The final hurdle was R v Powell [2006] 1 CAR 31 and R v Malicki [2009] EWCA Crim 365. Both were Court of Appeal decisions in which the convictions, based on the evidence of a small child, were quashed. In the former this was because the child had been unable to provide intelligible answers to questions in cross-examination; in the latter because it was impossible to be sure if she were giving evidence of the incident itself rather than of what she had said in her taped ABE interview. In both cases there had been delay of some months between interview and trial.
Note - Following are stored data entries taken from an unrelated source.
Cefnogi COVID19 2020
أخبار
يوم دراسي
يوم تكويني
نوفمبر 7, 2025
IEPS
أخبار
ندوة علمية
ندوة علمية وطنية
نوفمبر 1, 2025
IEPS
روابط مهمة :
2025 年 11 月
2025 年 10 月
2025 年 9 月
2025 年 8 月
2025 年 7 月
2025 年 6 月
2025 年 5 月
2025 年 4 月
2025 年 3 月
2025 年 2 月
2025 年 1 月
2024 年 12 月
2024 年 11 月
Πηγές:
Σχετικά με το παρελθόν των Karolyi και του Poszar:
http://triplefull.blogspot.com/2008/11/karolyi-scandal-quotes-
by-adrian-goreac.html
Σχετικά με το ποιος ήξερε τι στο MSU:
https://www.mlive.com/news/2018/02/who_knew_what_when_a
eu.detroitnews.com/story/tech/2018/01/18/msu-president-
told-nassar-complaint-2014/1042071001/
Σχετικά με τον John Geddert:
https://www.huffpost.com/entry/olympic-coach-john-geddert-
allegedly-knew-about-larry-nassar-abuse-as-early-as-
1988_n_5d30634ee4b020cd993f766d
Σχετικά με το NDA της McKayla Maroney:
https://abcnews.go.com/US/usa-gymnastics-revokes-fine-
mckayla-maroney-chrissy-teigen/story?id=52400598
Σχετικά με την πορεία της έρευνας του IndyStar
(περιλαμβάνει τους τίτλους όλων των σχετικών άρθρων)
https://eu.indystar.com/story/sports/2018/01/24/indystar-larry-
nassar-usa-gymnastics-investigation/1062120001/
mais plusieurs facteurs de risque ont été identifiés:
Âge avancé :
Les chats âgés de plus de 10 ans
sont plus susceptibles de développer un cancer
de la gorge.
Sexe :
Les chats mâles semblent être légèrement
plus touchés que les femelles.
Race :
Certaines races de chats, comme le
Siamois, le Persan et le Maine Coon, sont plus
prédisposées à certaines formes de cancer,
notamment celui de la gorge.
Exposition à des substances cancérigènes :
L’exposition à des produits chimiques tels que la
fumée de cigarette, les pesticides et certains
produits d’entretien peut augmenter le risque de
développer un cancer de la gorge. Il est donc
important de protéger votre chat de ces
The authors are aware of anecdotal evidence that Crown Court judges have since February 2009 applied Malicki as a matter of principle; that is, on the day of trial, and without supporting expert evidence, they have acceded to defence applications to stay the indictment because it has been Y months since the interview/report of the allegation. That will now have to stop. The court in Barker said (at [50]): “in our judgment the decisions in Powell and Malicki should not be understood to establish as a matter of principle that where the complainant is a young child, delay which does not constitute an abuse of process within well understood principles, can give rise to some special form of defence, or that, if it does not, a submission based on “unfairness” within the ambit of section 78 of the [PACE] 1984 is bound to succeed, or that there is some kind of unspecified limitation period.”

The use of intermediaries

As the judgment and the transcript make clear, questioning children, especially very young ones, is not something all barristers find easy. Research (“In their own words: the experiences of 50 young witnesses in criminal proceedings” by Joyce Plotnikoff and Richard Woolfson for the NSPCC and “Measuring Up?” by the same authors) demonstrates that children understand less than we imagine, and the simple truth is that vulnerable witnesses are only going to give worthwhile answers to questions which they understand. Counsel’s questioning techniques and demeanour play a part here and no barrister should have to be the judge of his own methods. X had the advantage of some special measures but the prosecution did not apply for the use of an intermediary (“the now well understood and valuable use of intermediaries” as the Court of Appeal puts it) and apparently no one intervened during the cross-examination, apart from the trial judge asking X if she wanted a break. There is an obvious need for someone to monitor the communication of a young child on the basis of the intermediary’s report and the agreed ground rules and to be able to intervene when counsel’s questions become too complicated. As many trials have proved already, it is irrelevant if there had been no intermediary in the interview. Being questioned by a police officer and being cross-examined by counsel are not comparable. 

A right to be heard

Barker has made it clear that children have the right to be heard in the criminal courts. Whether they are competent is a matter for the judge, having regard to the particular child and the particular circumstances. Whether they are reliable is a matter for the jury, having regard to all the evidence. Each case still turns on its own facts. The journey since Lord Goddard’s judgment in R v Wallwork is an ongoing one.

Professor Penny Cooper is a barrister and lecturer at the City Law School, City University, London. David Wurtzel is Counsel’s Consultant Editor. This article first appeared in (2010) 174 JPN 85-86.